Die skizzierten Äußerungen und Entwicklungen sind jedoch nicht nur der aktuellen Situation zuzuschreiben. Insgesamt spielt das Thema Migration und Zuwanderung nach Südafrika, insbesondere aus den Nachbarländern, aber auch aus DR Kongo, Äthiopien, Somalia und anderen afrikanischen Ländern eine wichtige Rolle. Die Rahmenbedingungen für People on the Move in Südafrika scheinen auf den ersten Blick geradezu ideal: Die sehr fortschrittliche Verfassung des Landes von 1996 räumt jeder auf südafrikanischem Territorium befindlichen Person den Zugang zu Arbeit, Bildung, Gesundheitsdienstleistungen ein und es wird (noch) eine no-Camp Policy verfolgt, das heißt, Menschen können sich frei im Land bewegen, eine Arbeit aufnehmen und ihren Lebensunterhalt verdienen. Zwischen dem rechtlichen Rahmen und der praktischen Umsetzung dieser Rechte besteht jedoch eine erhebliche Diskrepanz.

People on the Move erfahren auf vielfältigen Ebenen Diskriminierung und haben nur sehr schwer Zugang zu diesen rechtlich verbrieften Basisdienstleistungen. Dies bestätigten Partnerorganisationen von Brot für die Welt aus Südafrika, Simbabwe und Mosambik in einem Austauschtreffen im vergangenen Jahr aufgrund ihrer Erfahrungen im eigenen Arbeitskontext. Insbesondere die Beantragung und der Erhalt von Aufenthaltspapieren ist extrem zeitaufwendig und zieht sich in den allermeisten Fällen über mehrere Jahre, wenn nicht Jahrzehnte. In dieser Zeit sind die Menschen formal nicht abgesichert und werden in ausbeuterische Verhältnisse gedrängt. Zivilgesellschaftliche Organisationen vor Ort, mit denen Brot für die Welt gemeinsame Projekte durchführt, bieten Rechts- und Sozialberatung, psychosoziale Unterstützung, versuchen durch Lobbyarbeit auf die Situation aufmerksam zu machen und solidarisieren sich mit den Betroffenen.

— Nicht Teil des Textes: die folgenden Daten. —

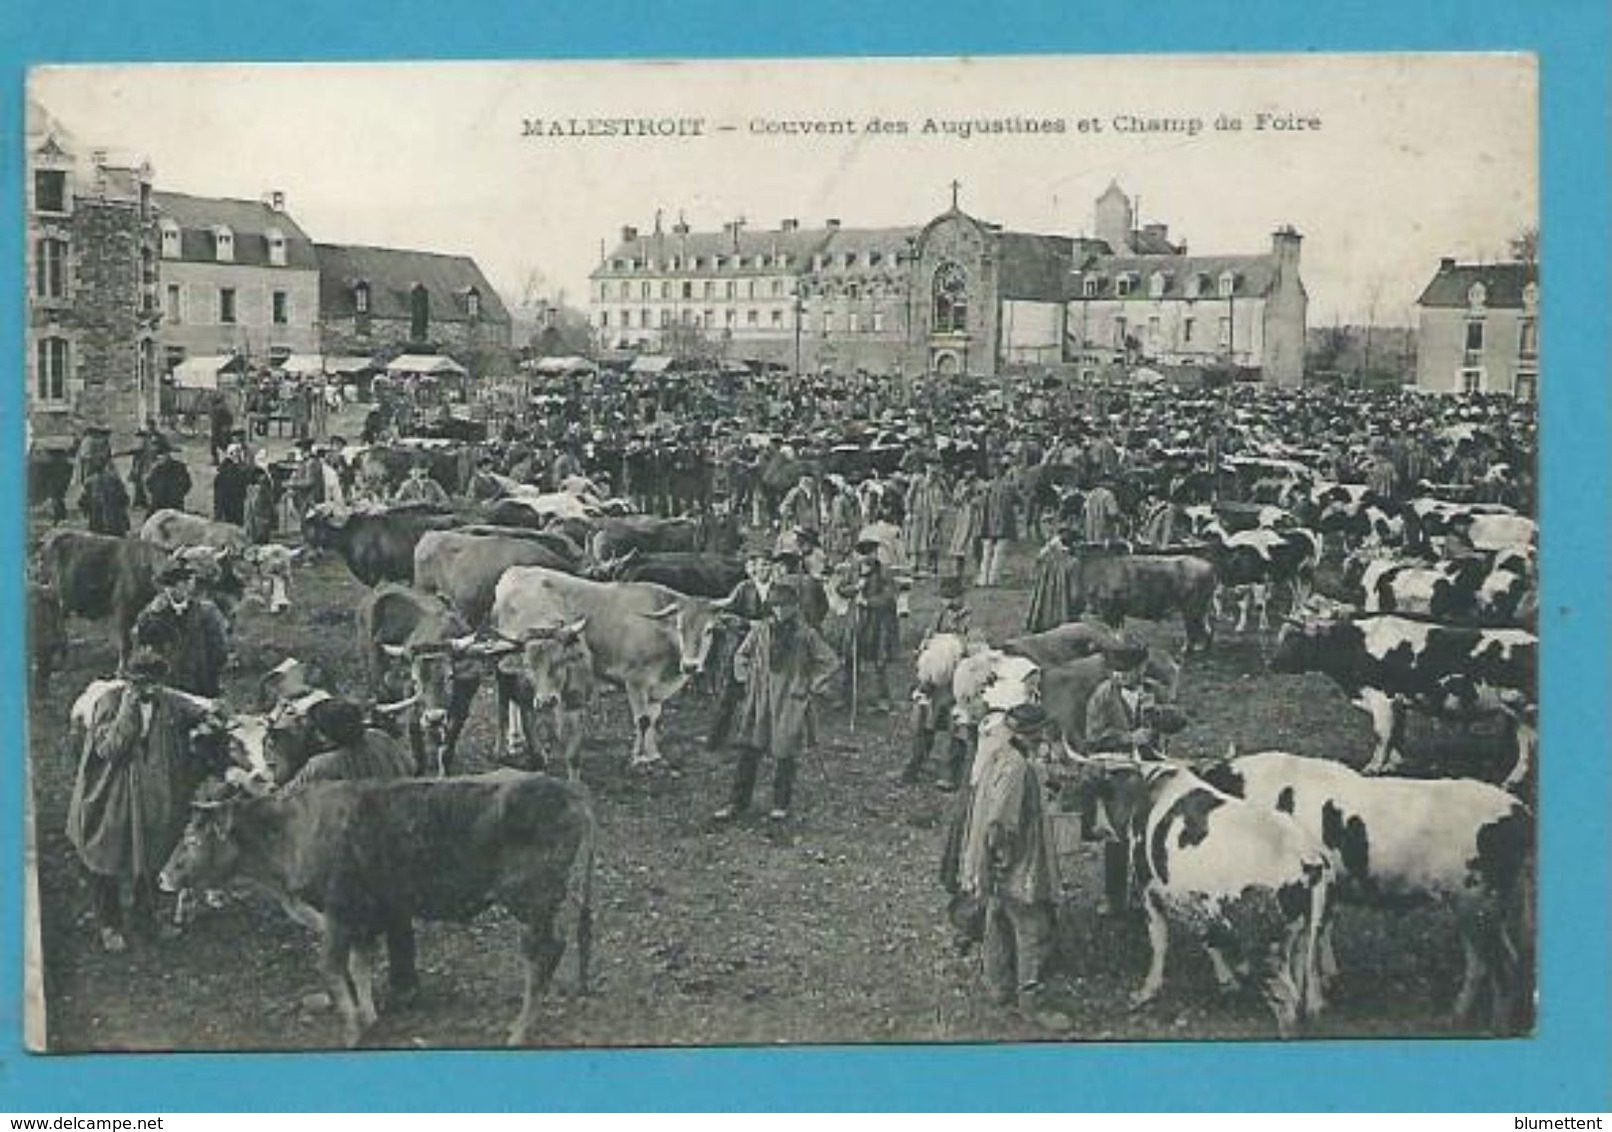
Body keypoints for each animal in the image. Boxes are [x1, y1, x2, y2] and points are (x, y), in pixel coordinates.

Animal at [162, 777, 599, 1051]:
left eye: (192, 838)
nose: (163, 875)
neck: (294, 831)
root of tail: (570, 794)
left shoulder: (338, 913)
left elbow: (333, 968)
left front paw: (352, 1030)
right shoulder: (365, 916)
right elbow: (361, 964)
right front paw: (369, 1018)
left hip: (531, 901)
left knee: (542, 954)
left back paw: (519, 1031)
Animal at [490, 567, 738, 770]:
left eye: (709, 630)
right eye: (679, 628)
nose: (690, 665)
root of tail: (514, 572)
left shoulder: (656, 688)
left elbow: (654, 718)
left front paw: (654, 755)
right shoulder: (636, 681)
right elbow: (643, 720)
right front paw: (639, 759)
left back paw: (516, 739)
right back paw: (511, 741)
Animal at [1070, 548, 1212, 651]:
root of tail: (1211, 568)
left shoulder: (1109, 607)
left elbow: (1114, 631)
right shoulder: (1117, 610)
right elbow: (1118, 630)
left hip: (1192, 608)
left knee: (1193, 629)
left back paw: (1186, 650)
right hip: (1202, 608)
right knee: (1207, 629)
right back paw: (1200, 649)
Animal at [1270, 612, 1534, 790]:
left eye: (1294, 639)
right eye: (1280, 636)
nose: (1271, 663)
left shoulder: (1380, 698)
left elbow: (1382, 735)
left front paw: (1373, 768)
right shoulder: (1397, 702)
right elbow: (1396, 733)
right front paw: (1392, 765)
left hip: (1526, 709)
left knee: (1526, 745)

Grundsätzlich ist jedoch auch in Südafrika, dem allgemeinen internationalen Trend folgend, eine zunehmende Abschottung und Einschränkung der Rechte von People on the Move zu beobachten, wie aus den eingangs beschriebenen Beispielen hervorgeht. Auch in der südafrikanischen Gesellschaft ist eine Zunahme an xenophoben Verhaltensweisen gegenüber People on the Move bis hin zu gewaltsamen Übergriffen zu verzeichnen.

Ganz aktuell: Veröffentlichung einer Studiezur Arbeit der Partnervon Brotfür die Welt mit People on the Move in Südafrika

Um die Ansätze der Partner vor Ort in der Arbeit mit People on the Move sowie die damit einhergehenden Herausforderungen konkret herauszuarbeiten, wurde eine Studie mit dem African Centre for Migration and Society (ACMS) der Wits Universität in Johannesburg verfasst. Diese wurde nun unter dem Titel „Hollow Victories and Little Pockets of Hope. The Challenges Facing Organisations Working With People on The Move in South Africa“ veröffentlicht. Es kommen zivilgesellschaftliche Organisationen zu Wort und beschreiben Strategien, „dicke Bretter, die zu durchbohren sind“ und Hürden in ihrem Einsatz mit People on the Move in Südafrika. Zudem zeigt die Studie beispielhafte Parallelen xenophober und restriktiver Tendenzen in Deutschland und Südafrika bezüglich Migration auf und wirft so ein Schlaglicht auf Gemeinsamkeiten und Unterschiede beider Länder.

Im Rahmen eines Online Seminars  am 19.6.20 von 10 bis ca. 12:30 Uhr wurden die Inhalte der Studie durch die Autorinnen vorgestellt. Partnerorganisationen schilderten ihre Erfahrungswerte und nahmen Bezug auf die Auswirkungen der aktuellen Situation unter COVID 19, die, wie oben beschrieben, insbesondere die Lage von People on the Move maßgeblich verschärft. In der anschließenden Diskussion wurde die Möglichkeit genutzt, in einen gemeinsamen Austausch zu treten und dabei Brücken aus der Süd-Perspektive in die hiesige Gesellschaft zu schlagen.